2GB is really low. I've been able to use A111 stable diffusion on my old gaming laptop's 1060 (6GB VRAM) and it takes a little bit less than a minute to generate an image. You would probably need to try the --lowvram flag on startup.


No, I don't think so. I think you would need more VRAM to start with.


SDXL Turbo is much better, albeit kinda fuzzy and distorted. I was able to get decent single-sample response times (~80-100s) from my 4 core ARM Ampere instance, good enough for a Discord bot with friends.


Sd turbo runs nicely on a m2 MacBook Air (as does stable lm 2!)

Much faster models will come


Which AMD CPU/iGPU are these timings for?


AMD Ryzen 9 7950X 16-Core Processor

The iGPU is gfx1036 (RDNA 2).


If that is true, then the CPU variant must be a much worse implementation of the algorithm than the GPU variant, because the true ratio of the GPU and CPU performances is many times less than that.


Not if you want to finish the generation before you have stopped caring about the results.


You can run any ML model on CPU. The question is the performance


Very impressive.

From what I understand, Stability AI is currently VC funded. It’s bound to burn through tons of money and it’s not clear whether the business model (if any) is sustainable. Perhaps worthy of government funding.


Stability AI has been burning through tons of money for awhile now, which is the reason newer models like Stable Cascade are not commercially-friendly-licensed open source anymore.

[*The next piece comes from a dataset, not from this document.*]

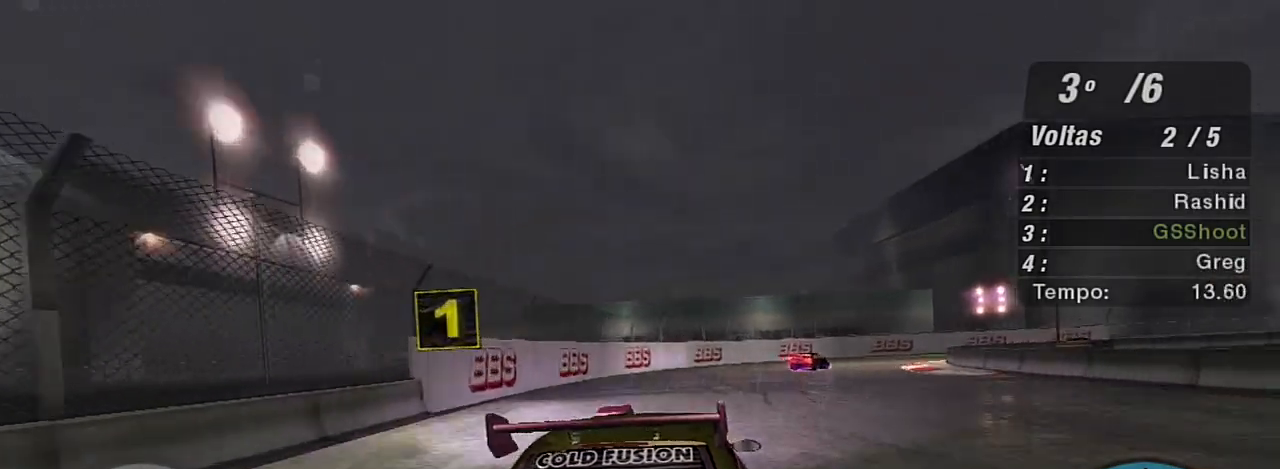
{"buttons": ["L2"], "left_stick": "right", "right_stick": "center", "events": []}
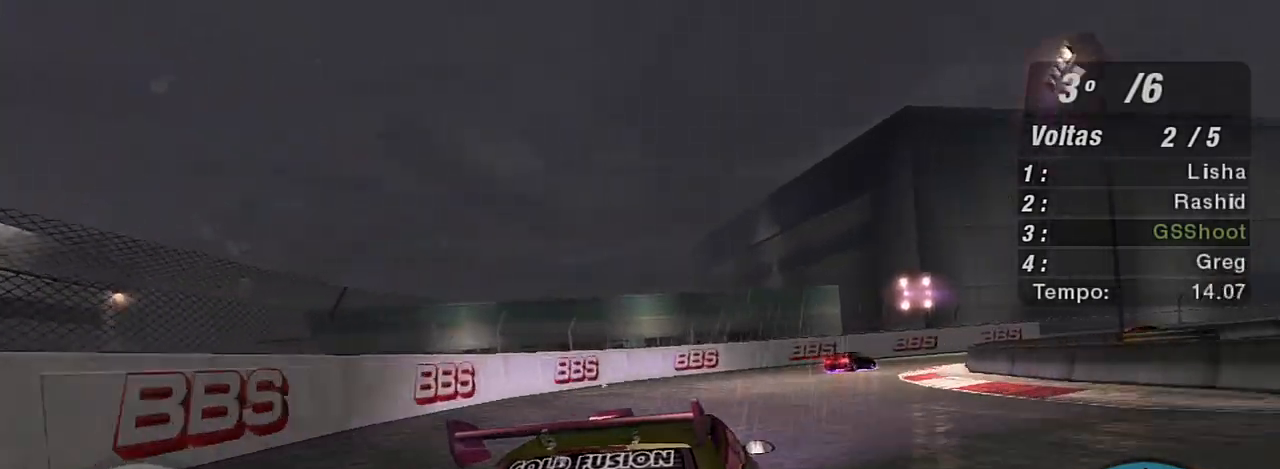
{"buttons": ["R2"], "left_stick": "right", "right_stick": "center", "events": [[267, "L2", "up"], [400, "L1", "down"], [434, "R2", "down"], [467, "L1", "up"]]}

> The company is spending significant amounts of money to grow its business. At the time of its deal with Intel, Stability was spending roughly $8 million a month on bills and payroll and earning a fraction of that in revenue, two of the people familiar with the matter said.

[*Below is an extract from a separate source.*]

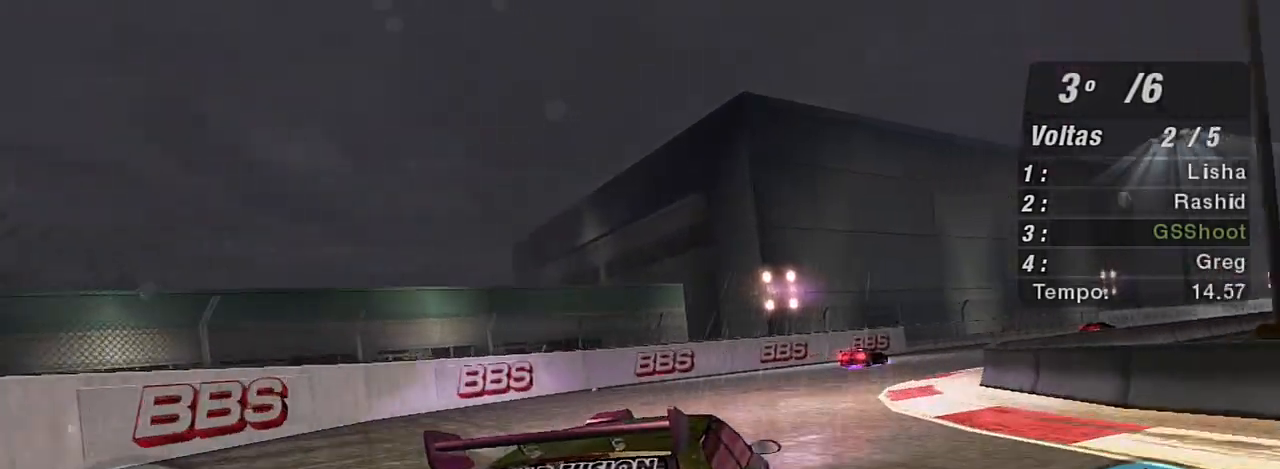
{"buttons": ["R2"], "left_stick": "up-right", "right_stick": "center", "events": [[200, "left_stick", "up-right"]]}
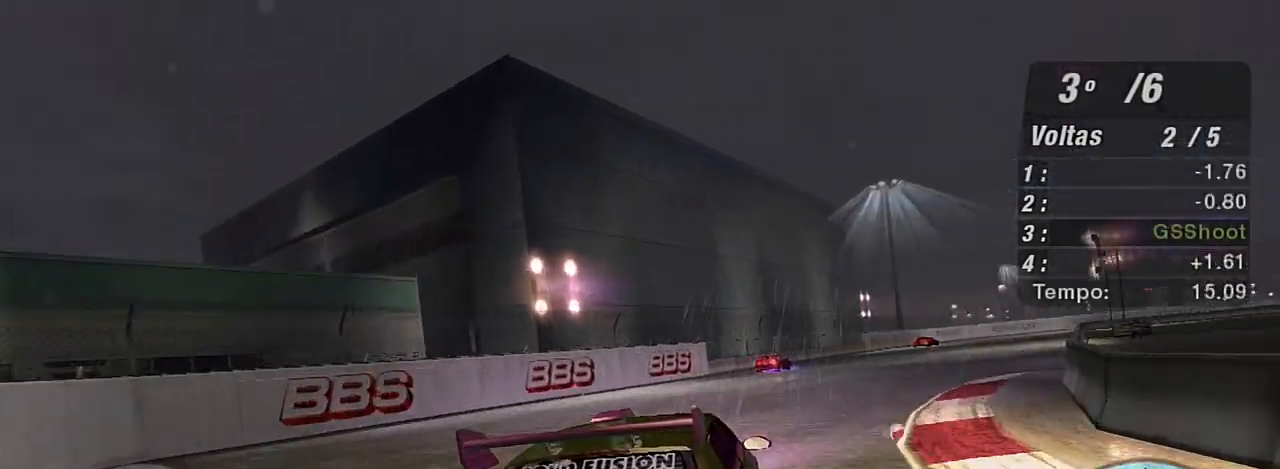
{"buttons": ["R2"], "left_stick": "up", "right_stick": "center", "events": [[267, "left_stick", "center"], [434, "left_stick", "up"]]}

> It made $1.2 million in revenue in August and was on track to make $3 million this month from software and services, according to a post Mostaque wrote on Monday on X, the platform formerly known as Twitter. The post has since been deleted.

https://fortune.com/2023/11/29/stability-ai-sale-intel-ceo-r...


I get the impression that a lot of open source adjacent AI companies, including Stability AI, are in the "???" phase of execution, hoping the "Profit" phase comes next.

Given how much VC money is chasing the AI space, this isn't necessarily a bad plan. Give stuff away for free while developing deep expertise, then either figure out something to sell, or pivot to proprietary, or get aquihired by a tech giant.


That is indeed the case, hence the more recent pushes toward building moats by every AI company.


> which is the reason newer models like Stable Cascade are not commercially-friendly-licensed open source anymore.

The main reason is probably Mid journey and OpenAi using their tech without any kind of contribution back. AI desperately needs a GPL equivalent…


It's highly doubtful that Midjourney and OpenAI use Stable Diffusion or other Stability models.


Midjourney 100% at least used to use Stable Diffusion: https://twitter.com/EMostaque/status/1561917541743841280

I am not sure if that is still the case.


It trialled it as an explicitly optional model for a moment a couple years ago. (or only a year? time moves so fast. somewhere in v2/v3 timeframe and around when SD came out). I am sure it is no longer the case.


DALL-E shares the same autoencoders as SD v1.x. It is probably similar to how Meta's Emu-class models work though. They tweaked the architecture quite a bit, trained on their own dataset, reused some components (or in Emu case, trained all the components from scratch but reused the same arch).


How do you know though?


You can't use off-the-shelf models to get the results Midjourney and DALL-E generate, even with strong finetuning.


I pay for both MJ and DALL-E (though OpenAI mostly gets my money for GPT) and don't find them to produce significantly better images than popular checkpoints on CivitAI. What I do find is that they are significantly easier to work with. (Actually, my experience with hundreds of DALL-E generations is that it's actually quite poor in quality. I'm in several IRC channels where it's the image generator of choice for some IRC bots, and I'm never particularly impressed with the visual quality.)

For MJ in particular, knowing that they at least used to use Stable Diffusion under the hood, it would not surprise me if the majority of the secret sauce is actually a middle layer that processes the prompt and converts it to one that is better for working with SD. Prompting SD to get output at the MJ quality level takes significantly more tokens, lots of refinement, heavy tweaking of negative prompting, etc. Also a stack of embeddings and LoRAs, though I would place those more in the category of finetuning like you had mentioned.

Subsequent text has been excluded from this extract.